Now just waiting for the HSBC stuff. Please send happy thoughts our way that they will get here in time! 

HSBC said that they can print out statements in branch as well, I know they aren't the same but if we don't get the statements in time via mail, I'll get them to print out a batch in branch and hope for the best. 

Fingers crossed!


----------



## Joppa (Sep 7, 2009)

Leanna said:


> We looked over my husband's payslips this evening and we'll have to go Option B as he actually gets 13 payslips a year - each one being £1445. He got two payslips in August, but that means if we went through Category A we'd almost certainly be denied as from 6 months it wouldn't appear he earns enough. We have 12 months of payslips and all sorts of employment stuff, so that's a weight off my shoulders.
> 
> Now just waiting for the HSBC stuff. Please send happy thoughts our way that they will get here in time!
> 
> ...


You need to look at each pay slip carefully and note down the dates it covers. Only income received in employment during the past 12 months (and no longer) will count.

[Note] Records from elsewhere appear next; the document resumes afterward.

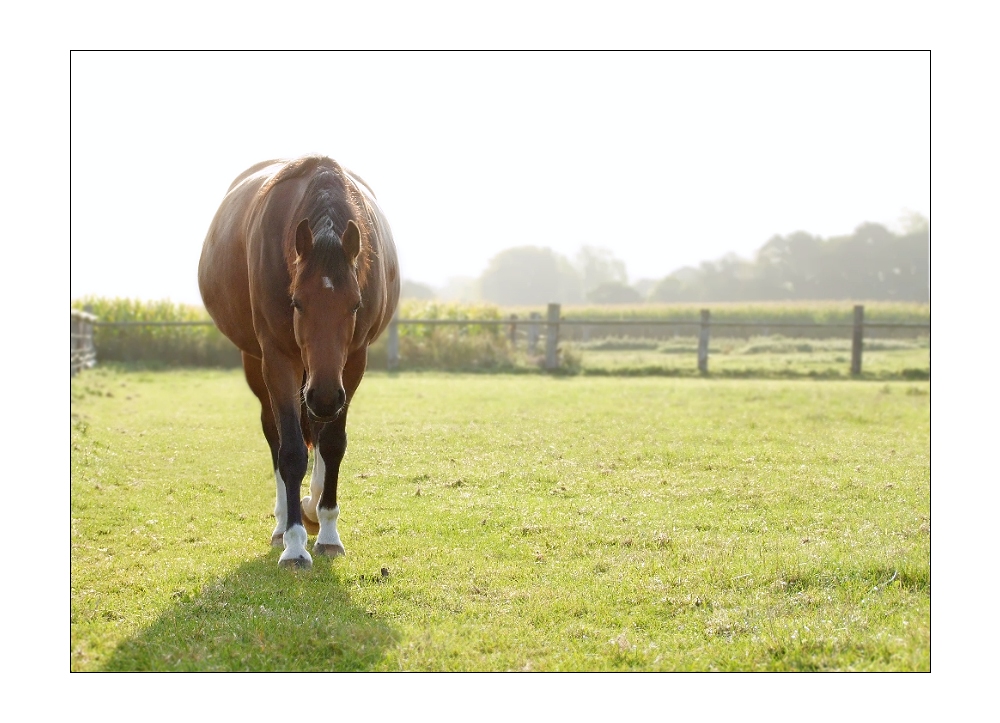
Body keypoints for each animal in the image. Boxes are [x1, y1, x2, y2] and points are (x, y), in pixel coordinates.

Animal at [197, 156, 400, 568]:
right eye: (297, 303)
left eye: (355, 304)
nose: (324, 396)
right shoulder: (278, 358)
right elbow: (290, 450)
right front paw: (294, 544)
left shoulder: (352, 363)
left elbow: (332, 444)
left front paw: (327, 530)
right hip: (261, 365)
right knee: (275, 436)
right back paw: (282, 525)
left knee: (319, 434)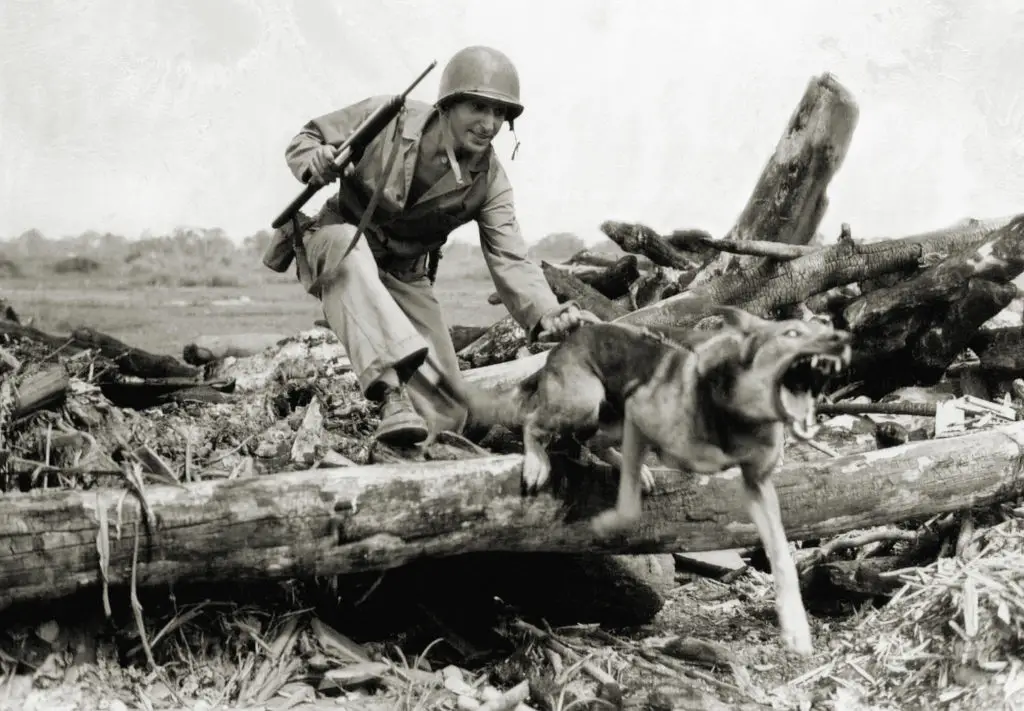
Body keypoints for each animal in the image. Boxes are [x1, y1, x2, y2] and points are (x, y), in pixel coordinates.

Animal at [444, 307, 851, 655]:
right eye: (792, 333)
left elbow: (781, 556)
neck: (736, 410)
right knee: (534, 422)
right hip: (584, 401)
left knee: (592, 440)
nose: (841, 337)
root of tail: (564, 343)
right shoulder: (641, 412)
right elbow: (626, 508)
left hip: (606, 416)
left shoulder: (758, 484)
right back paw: (537, 462)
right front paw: (607, 522)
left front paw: (796, 629)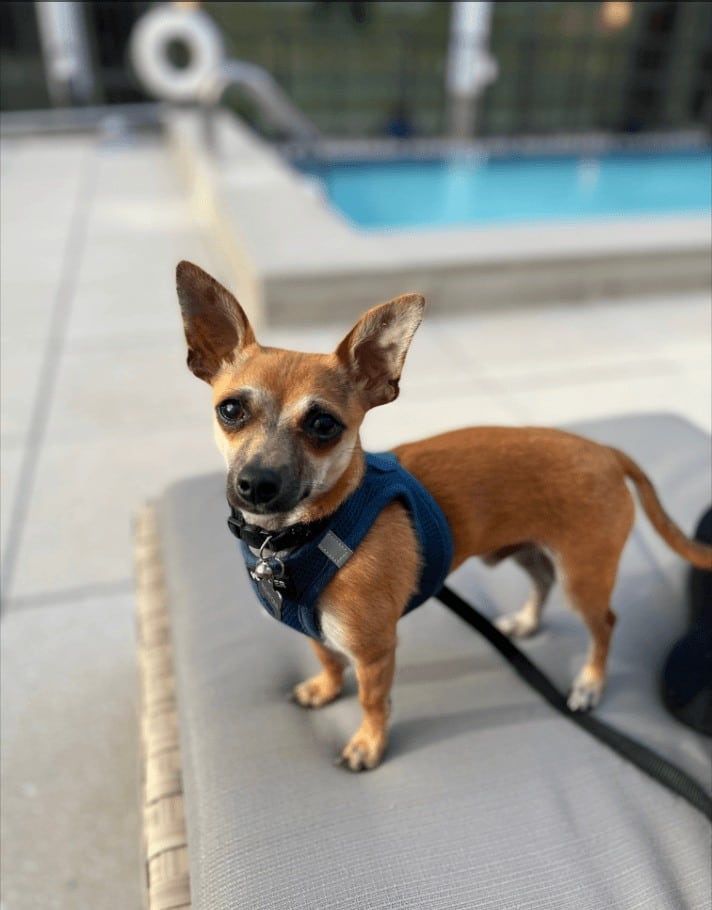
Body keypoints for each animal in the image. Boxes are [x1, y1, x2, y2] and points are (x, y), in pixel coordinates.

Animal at [176, 260, 712, 771]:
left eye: (324, 425)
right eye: (230, 411)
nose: (255, 485)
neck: (301, 537)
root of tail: (605, 451)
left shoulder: (375, 651)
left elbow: (372, 701)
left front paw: (369, 744)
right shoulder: (317, 631)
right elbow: (327, 660)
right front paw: (326, 690)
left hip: (584, 577)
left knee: (604, 625)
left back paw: (589, 683)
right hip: (529, 550)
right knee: (542, 581)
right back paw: (526, 622)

If you have two pay slips issued in August, it's clear one of them covers a period before or after the other, which may put the length of period in question longer than 12 months.


----------



## Leanna (Oct 22, 2012)

Joppa said:


> You need to look at each pay slip carefully and note down the dates it covers. Only income received in employment during the past 12 months (and no longer) will count. If you have two pay slips issued in August, it's clear one of them covers a period before or after the other, which may put the length of period in question longer than 12 months.


He gets paid every 4 weeks. So there were 5 Fridays in August, he happens to get paid the first Friday and the last. According to him & his colleagues this is standard for the company. 

The first payslip he got is dated January 20th, so it includes a week of pay that technically doesn't count as it was the last week of December in 2011. 

The past payslip we have it dated December 21st, 2012, so it doesn't include a week at the end of December of this year. 

We won't have his January payslip as he gets paid next Friday, after our PEO meeting. 

So from my calculations we are in the clear. His gross salary for this period is £19,246.29 by my calculations - adding up the gross pay on each payslip. 

Adding on top of that we have his previous P60 showing an income of £18,900 for the 2011 Tax year, as well as his original job offer stating the same wage. As well we have the original letter from his supervisor showing his July 2012 raise to £20,322 annually. 

I think we're okay as far as financial requirement goes, you?

Thanks for pointing that out though.


----------



## Leanna (Oct 22, 2012)

Just to add - each payslip covers the previous 4 weeks. Should've said that.


----------



## Joppa (Sep 7, 2009)

Ok.


----------



## Leanna (Oct 22, 2012)

Joppa said:


> Ok.


Thanks Joppa, I really appreciate everything you've done and all my questions you've answered. Really, awesome sauce  Was a very stressful day today trying to figure out the whole category A vs B and I really couldn't have done it without everyone here in the forum and you. Thanks again.


----------